Andersen was a Danish writer and paper-cut artist who not only recorded tales from the oral storytelling tradition (in the style of the Brothers Grimm), but who also wrote his own creations. His fairy tales were published in Europe beginning in the 1830s, but it wasn't until the 1860s that Americans first got a look at them (in an American English edition - maybe they'd seen them before elsewhere, people did travel back then, you know).
A man named Horace E. Scudder worked for an early version of the publishing house we now know as Houghton Mifflin Harcourt, known then as Hurd & Houghton. At that time in children's publishing, children's magazines were becoming a big deal, with many publishers vying for the position of top-circulating, best-illustrated, most-engaging-stories-by-most-famous-authors children's magazine producer. The Riverside Magazine for Young People was first published by Hurd & Houghton in December 1866. Scudder had a close relationship with Andersen and was able to not only publish 17 of Andersen's fairy tales in The Riverside Magazine beginning in 1868, but Scudder also negotiated on behalf of Hurd & Houghton to publish the only authorized American edition of Andersen's stories (thank you to Leonard Marcus's Minders of Make-Believe for this information).
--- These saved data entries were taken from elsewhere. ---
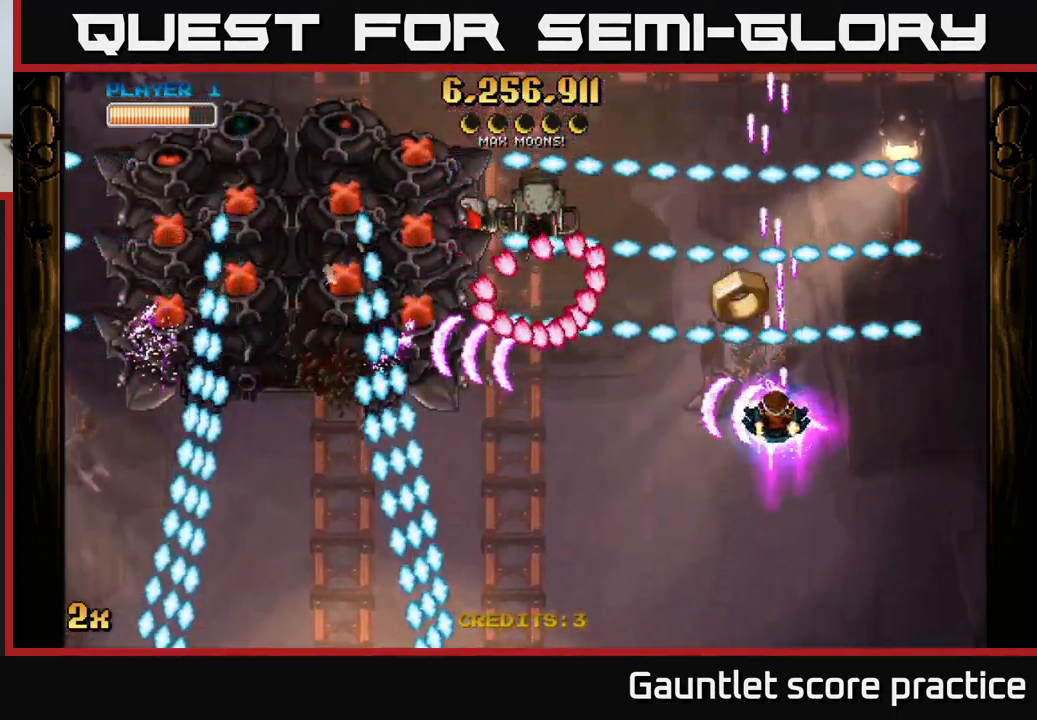
{"buttons": ["A"], "left_stick": "center", "right_stick": "center", "events": []}
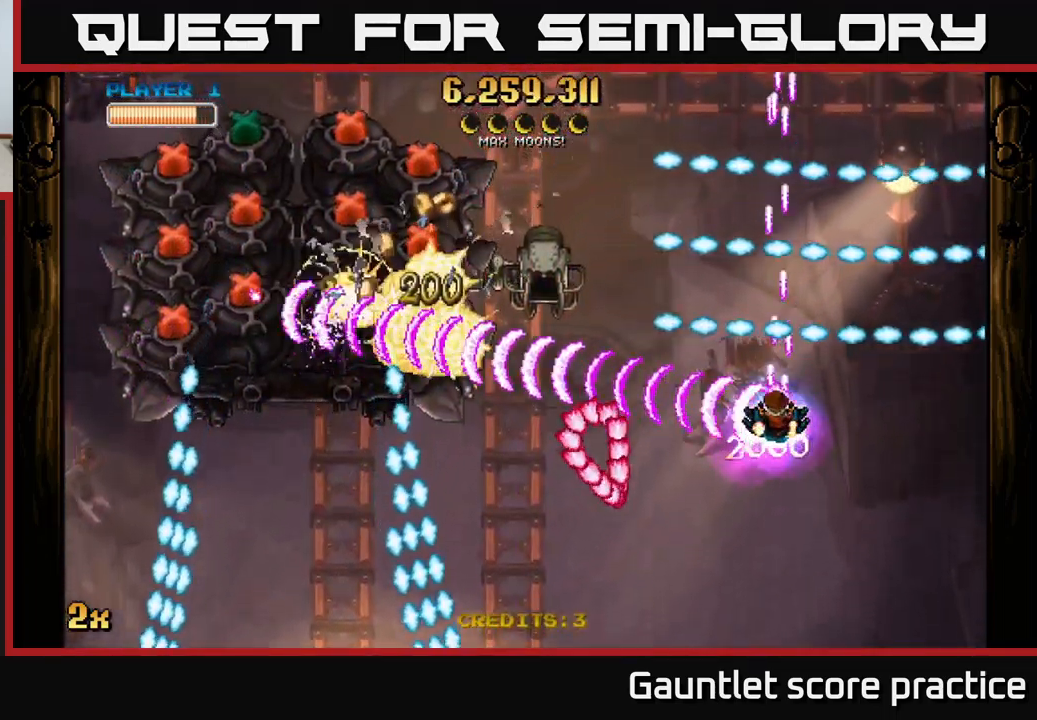
{"buttons": ["A"], "left_stick": "up-left", "right_stick": "center", "events": [[100, "left_stick", "left"], [450, "left_stick", "up-left"]]}
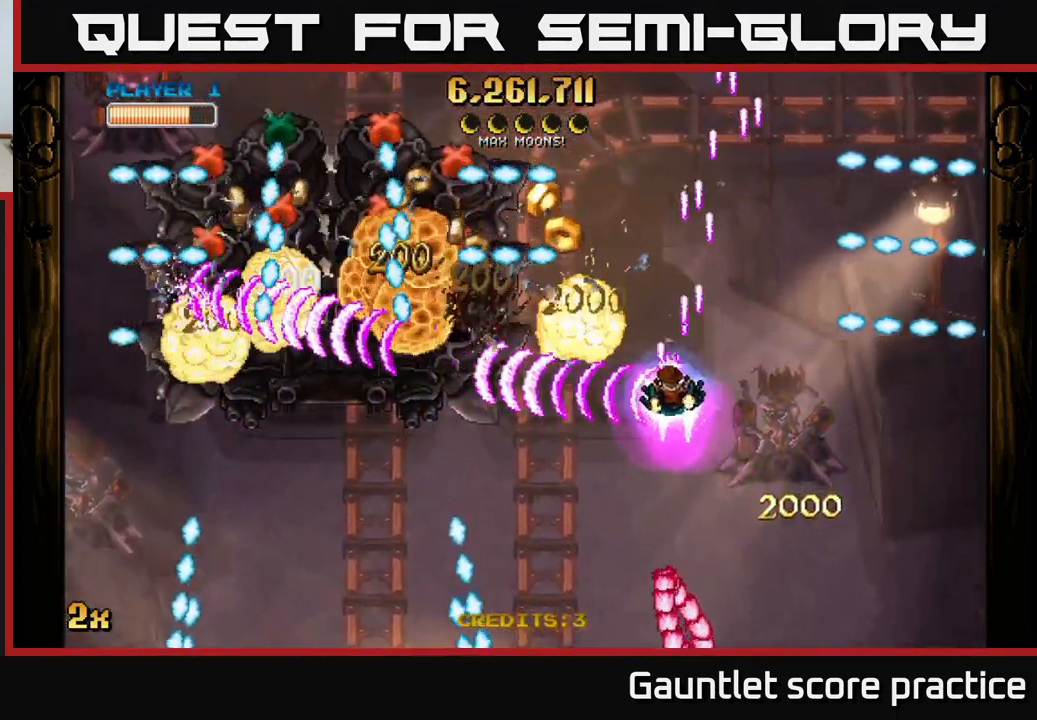
{"buttons": ["A"], "left_stick": "up", "right_stick": "center", "events": [[83, "left_stick", "down-left"], [234, "X", "down"], [234, "left_stick", "up-left"], [350, "X", "up"], [450, "left_stick", "up"]]}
Scudder was constantly encouraging Andersen to make the trip across the pond and visit the States, but sadly that never happened.
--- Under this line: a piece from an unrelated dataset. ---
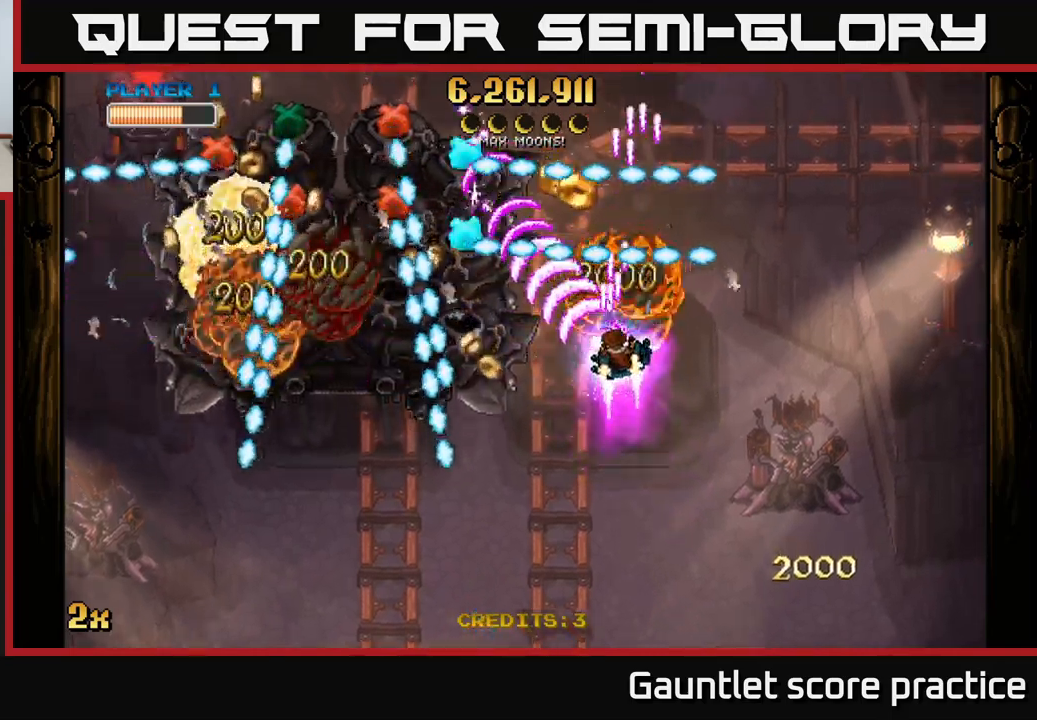
{"buttons": ["A"], "left_stick": "center", "right_stick": "center", "events": [[84, "left_stick", "down-left"], [484, "left_stick", "center"]]}
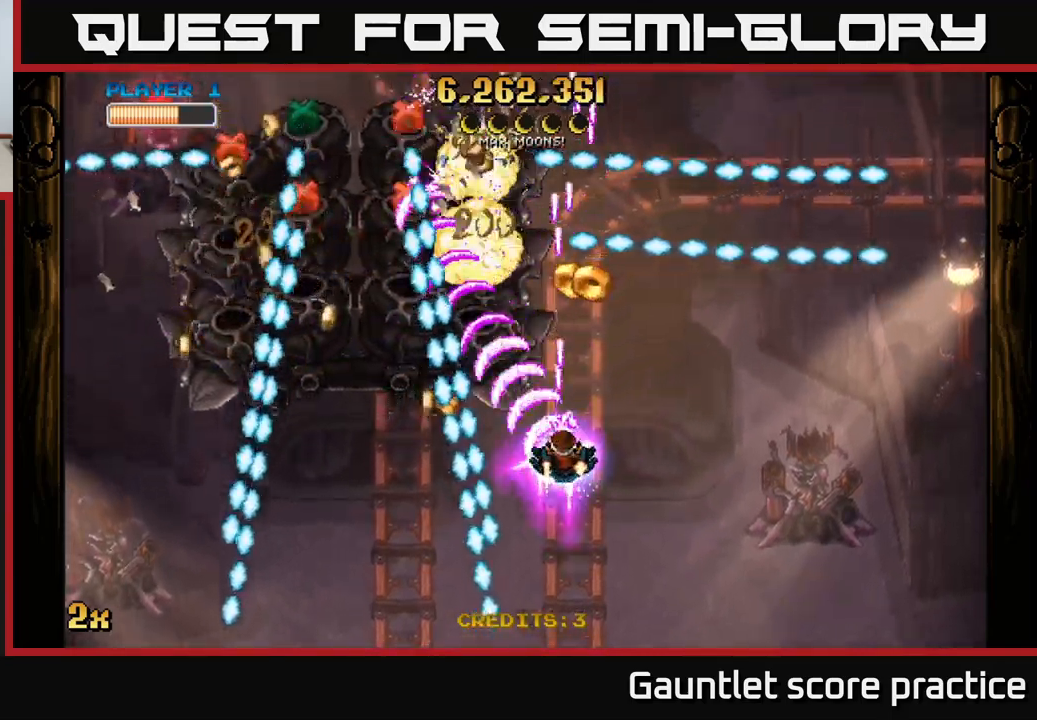
{"buttons": ["A"], "left_stick": "center", "right_stick": "center", "events": [[50, "left_stick", "up-right"], [184, "X", "down"], [300, "left_stick", "up"], [317, "X", "up"], [384, "A", "up"], [434, "left_stick", "center"], [450, "A", "down"]]}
Andersen's tales have been made into movies - cartoon and live-action, plays, and ballets. They also continue to be collected in anthologies and illustrated as individual stories. Just last month in March 2010, Chronicle Books published a version of Thumbelina, illustrated by Sylvia Long (9780811855228, $17.99). One of my favorite versions of this story was illustrated by Lisbeth Zwerger, published under the title Thumbeline (9780735822368, $6.95, NorthSouth). There is even a graphic novel version (9781434217417, $4.95, Capstone Press), and a re-imagined full-length middle grade novel with silhouette illustrations by Barbara Ensor (9780375839603, $12.99, Random House).
Of the hundreds of anthologies of Andersen's work, Lisbeth Zwerger has illustrated a beautiful edition in her signature dreamy watercolor style (9780698400351, $21.99, Penguin). W.W. Norton (a publishing house) has released an annotated collected works (9780393060812, $35), while Calla Editions, an imprint of Dover Publications, has published an immense, bound in a cloth binding with gold embossed lettering, gift edition (9781606600009, $40). Lastly, don't miss a collection of his paper cuttings - artwork that looks like reverse silhouettes, compiled by Beth Wagner Brust for Houghton Mifflin Harcourt (9780618311095, $9.95).
However you prefer your Andersen, illustrated or performed, take some time today or this weekend to read a few of his treasured tales. I'd start with The Little Mermaid (if you're reading with older children or for yourself). This isn't a washed-out Disney version. It's the real classic. As it should be.